La Vanguardia (España), Adolfo S Ruíz, 12.09.2019

Los raqis marroquíes están en el punto de mira en Marruecos. Los casos criminales relacionados con estos exorcistas, chamanes o simples charlatanes se multiplican y las autoridades ven con preocupación la extensión de la práctica de la roqya, el equivalente al exorcismo en el cristianismo. Asesinatos, muertes accidentales, abusos sexuales, violaciones, adulterios… la lista es amplia y llamativa.

En teoría, la roqya es un conjunto de métodos espirituales que contribuirían a remediar enfermedades ocultas o simples problemas diarios (paro, soltería, disputas familiares) mediante el recitado de versos coránicos y la utilización de sustancias como aceite, agua, miel o hierbas. Una terapia que permite identificar, por ejemplo, supuestas posesiones diabólicas, brujería o mal de ojo y protegerse de ellas.
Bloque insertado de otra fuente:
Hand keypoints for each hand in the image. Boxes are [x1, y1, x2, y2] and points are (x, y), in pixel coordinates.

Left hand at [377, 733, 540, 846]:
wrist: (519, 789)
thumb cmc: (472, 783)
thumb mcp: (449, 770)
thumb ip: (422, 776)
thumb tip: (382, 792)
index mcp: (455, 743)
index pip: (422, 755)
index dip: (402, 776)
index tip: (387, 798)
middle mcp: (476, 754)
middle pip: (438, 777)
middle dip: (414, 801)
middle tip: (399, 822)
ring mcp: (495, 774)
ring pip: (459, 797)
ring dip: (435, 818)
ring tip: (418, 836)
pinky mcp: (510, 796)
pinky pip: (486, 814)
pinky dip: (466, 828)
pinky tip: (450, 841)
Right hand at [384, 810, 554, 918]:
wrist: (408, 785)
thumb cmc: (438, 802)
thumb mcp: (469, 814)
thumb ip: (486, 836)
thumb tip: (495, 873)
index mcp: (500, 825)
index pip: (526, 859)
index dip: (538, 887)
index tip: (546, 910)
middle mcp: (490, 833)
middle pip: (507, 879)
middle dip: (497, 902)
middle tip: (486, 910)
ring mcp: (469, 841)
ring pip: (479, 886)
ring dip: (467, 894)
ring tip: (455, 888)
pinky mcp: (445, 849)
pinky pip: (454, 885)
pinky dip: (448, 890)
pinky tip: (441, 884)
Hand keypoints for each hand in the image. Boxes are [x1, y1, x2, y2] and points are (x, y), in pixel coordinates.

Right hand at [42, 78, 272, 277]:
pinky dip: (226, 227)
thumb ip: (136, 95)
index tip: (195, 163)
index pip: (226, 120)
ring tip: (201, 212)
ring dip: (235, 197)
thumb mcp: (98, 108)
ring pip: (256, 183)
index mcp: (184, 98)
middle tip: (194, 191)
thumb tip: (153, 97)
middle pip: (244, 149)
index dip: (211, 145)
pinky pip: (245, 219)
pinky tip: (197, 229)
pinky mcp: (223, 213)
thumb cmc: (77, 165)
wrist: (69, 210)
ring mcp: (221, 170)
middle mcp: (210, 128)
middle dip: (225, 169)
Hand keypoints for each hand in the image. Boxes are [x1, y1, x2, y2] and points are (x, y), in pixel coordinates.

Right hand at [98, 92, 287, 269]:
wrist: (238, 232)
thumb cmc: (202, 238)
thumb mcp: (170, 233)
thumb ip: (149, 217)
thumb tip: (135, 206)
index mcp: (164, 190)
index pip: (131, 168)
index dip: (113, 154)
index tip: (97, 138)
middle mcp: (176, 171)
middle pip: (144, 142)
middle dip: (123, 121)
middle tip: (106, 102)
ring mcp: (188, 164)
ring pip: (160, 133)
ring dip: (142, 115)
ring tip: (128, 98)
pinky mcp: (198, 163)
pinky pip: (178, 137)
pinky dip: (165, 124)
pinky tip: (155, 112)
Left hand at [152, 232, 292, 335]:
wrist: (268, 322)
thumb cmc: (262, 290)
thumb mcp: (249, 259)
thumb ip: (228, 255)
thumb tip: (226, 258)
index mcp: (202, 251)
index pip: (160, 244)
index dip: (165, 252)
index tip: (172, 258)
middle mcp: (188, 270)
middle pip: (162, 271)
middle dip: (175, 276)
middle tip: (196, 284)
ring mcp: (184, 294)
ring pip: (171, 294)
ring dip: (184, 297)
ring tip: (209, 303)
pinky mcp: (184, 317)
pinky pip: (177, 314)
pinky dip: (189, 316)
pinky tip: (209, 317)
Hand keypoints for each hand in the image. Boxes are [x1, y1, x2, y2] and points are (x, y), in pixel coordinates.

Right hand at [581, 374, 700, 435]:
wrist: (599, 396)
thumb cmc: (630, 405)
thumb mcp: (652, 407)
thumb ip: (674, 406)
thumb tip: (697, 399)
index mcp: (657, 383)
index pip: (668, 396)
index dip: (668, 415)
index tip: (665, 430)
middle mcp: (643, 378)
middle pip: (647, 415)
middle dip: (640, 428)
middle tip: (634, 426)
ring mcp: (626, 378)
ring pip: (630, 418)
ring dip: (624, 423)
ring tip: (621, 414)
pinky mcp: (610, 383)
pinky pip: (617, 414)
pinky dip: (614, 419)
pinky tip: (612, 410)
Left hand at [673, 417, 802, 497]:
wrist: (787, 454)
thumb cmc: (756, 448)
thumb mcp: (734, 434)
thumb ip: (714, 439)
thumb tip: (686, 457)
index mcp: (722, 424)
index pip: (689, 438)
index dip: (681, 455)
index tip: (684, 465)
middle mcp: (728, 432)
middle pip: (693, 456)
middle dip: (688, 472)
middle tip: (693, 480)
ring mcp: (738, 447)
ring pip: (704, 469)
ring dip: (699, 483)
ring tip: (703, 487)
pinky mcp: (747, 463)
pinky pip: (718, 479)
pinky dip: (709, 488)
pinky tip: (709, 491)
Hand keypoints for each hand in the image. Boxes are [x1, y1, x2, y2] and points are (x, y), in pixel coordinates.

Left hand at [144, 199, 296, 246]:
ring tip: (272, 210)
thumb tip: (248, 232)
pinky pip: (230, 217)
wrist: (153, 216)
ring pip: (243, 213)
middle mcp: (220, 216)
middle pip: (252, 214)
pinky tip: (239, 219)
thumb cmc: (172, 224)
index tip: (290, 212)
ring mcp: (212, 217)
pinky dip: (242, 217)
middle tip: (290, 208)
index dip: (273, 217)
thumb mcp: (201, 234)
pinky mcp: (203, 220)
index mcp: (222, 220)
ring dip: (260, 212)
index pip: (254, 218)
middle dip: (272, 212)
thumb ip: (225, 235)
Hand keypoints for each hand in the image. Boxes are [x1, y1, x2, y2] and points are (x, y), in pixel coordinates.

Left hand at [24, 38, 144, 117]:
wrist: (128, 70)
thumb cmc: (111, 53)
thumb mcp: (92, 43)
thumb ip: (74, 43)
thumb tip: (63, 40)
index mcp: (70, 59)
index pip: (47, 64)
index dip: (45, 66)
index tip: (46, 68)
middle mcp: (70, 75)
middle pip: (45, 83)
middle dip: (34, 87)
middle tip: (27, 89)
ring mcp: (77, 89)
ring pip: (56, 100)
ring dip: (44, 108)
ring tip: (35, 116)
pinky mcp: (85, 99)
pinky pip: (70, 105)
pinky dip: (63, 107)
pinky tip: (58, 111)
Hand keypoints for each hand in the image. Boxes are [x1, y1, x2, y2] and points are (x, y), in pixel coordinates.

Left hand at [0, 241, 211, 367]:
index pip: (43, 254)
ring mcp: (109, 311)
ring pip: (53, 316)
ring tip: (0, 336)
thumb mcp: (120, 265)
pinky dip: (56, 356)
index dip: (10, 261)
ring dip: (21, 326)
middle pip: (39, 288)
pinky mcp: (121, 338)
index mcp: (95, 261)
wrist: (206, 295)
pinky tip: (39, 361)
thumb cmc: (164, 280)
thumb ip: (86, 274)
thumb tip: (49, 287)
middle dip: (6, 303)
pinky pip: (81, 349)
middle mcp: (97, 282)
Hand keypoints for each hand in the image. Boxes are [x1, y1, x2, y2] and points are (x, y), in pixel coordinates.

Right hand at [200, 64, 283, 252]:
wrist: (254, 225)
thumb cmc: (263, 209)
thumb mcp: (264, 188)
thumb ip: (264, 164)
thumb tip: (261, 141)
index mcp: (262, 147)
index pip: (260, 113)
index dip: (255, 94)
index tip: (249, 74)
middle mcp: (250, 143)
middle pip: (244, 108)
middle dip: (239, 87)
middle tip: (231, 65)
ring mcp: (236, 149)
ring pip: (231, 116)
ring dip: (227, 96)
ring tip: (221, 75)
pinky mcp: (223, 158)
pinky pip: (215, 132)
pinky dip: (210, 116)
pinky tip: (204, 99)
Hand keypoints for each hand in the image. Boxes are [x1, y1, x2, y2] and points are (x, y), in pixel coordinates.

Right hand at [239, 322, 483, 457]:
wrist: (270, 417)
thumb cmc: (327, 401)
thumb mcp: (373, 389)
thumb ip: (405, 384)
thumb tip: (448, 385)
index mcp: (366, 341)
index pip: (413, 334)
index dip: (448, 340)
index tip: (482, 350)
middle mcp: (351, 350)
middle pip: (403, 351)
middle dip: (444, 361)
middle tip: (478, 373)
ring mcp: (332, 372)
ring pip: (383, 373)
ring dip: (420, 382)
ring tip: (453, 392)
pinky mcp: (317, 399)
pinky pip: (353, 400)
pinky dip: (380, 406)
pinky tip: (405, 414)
Aunque según el Islam se trataría de un ejercicio de automedicación, un ritual de purificación y eliminación de males mediante la oración y la meditación, la roqya es un negocio para charlatanes sin escrúpulos que ofrecen la curación de esos males a través de sesiones de terapia remuneradas.

La roqya es hoy un ejercicio de falso exorcismo donde el incauto cliente acude al raqi para que, mediante invocaciones, rezos y consignas, le ayude a resolver todo tipo de problemas, como una soltería prolongada, pesadillas recurrentes, posesiones diabólicas, negocios que no prosperan, problemas familiares, inestabilidad emocional…

La extensión de esta práctica pseudorreligiosa en Marruecos atrae a desalmados de todo tipo que sangran económicamente a sus víctimas o las someten directamente a violaciones y abusos sexuales. En el país, los escándalos relacionados con estas personas no dejan de crear problemas y provocar dramas.

El pasado 23 de abril una niña de seis años murió en Kenitra durante una de estas sesiones, llevada a cabo por su propio hermano, que se había autoproclamado raqi. La policía de Tiznit detenía poco después a un charlatán acusado de haber abusado sexualmente de varias clientas que se creían perseguidas por el diablo. Según las investigaciones, el raqi llevaba a sus víctimas a lugares solitarios y allí las violaba y robaba.

El 22 de mayo Mosaab Touzi, célebre charlatán de Casablanca, era condenado a siete años de cárcel tras violar a varias clientas en sus sesiones. A las víctimas las atacaba después de que hubieran perdido el conocimiento durante los exorcismos.

“A una de sus víctimas, una joven que había acudido con su madre, la dejó para el final con la excusa de poder dedicarle más tiempo. Cuando llegó su turno, dejó a la madre en la sala de espera y empezó la sesión. A los quince minutos la joven se desvaneció y el charlatán abusó de ella sin que nadie se enterara. Tras despertarse, la chica descubrió semen en su cuerpo y alertó a su familia, que denunció al raqi pervertido”, decía el comunicado policial.

En Dakhla otro raqi fue detenido, acusado de aprovechar la roqya para violar a clientas. La denuncia fue presentada por una mujer que, según su testimonio, fue violada cuando se desvaneció en la sesión. Después, el exorcista le habría ofrecido una fuerte cantidad de dinero para que no le denunciara, e incluso un contrato de trabajo en un país del Golfo. En este caso, sin embargo, la policía descubrió que la mujer había comenzado a mantener relaciones sexuales consentidas con el raqi cuando todavía estaba casada, relaciones que habían continuado después de divorciarse de su marido.

El fenómeno de la roqya se extiende en Marruecos, igual que en las sociedades occidentales a veces aumenta la demanda de espiritualidad. En Argelia llegó a inaugurarse una clínica especializada que fue cerrada por las autoridades. Quienes se oponen a estas prácticas lo hacen también desde el punto de vista de la religión, dado que el Corán prohíbe la brujería. Pero la mayoría lo hace desde un punto de vista social y alerta de que es simple charlatanería que busca aprovecharse de la ingenuidad.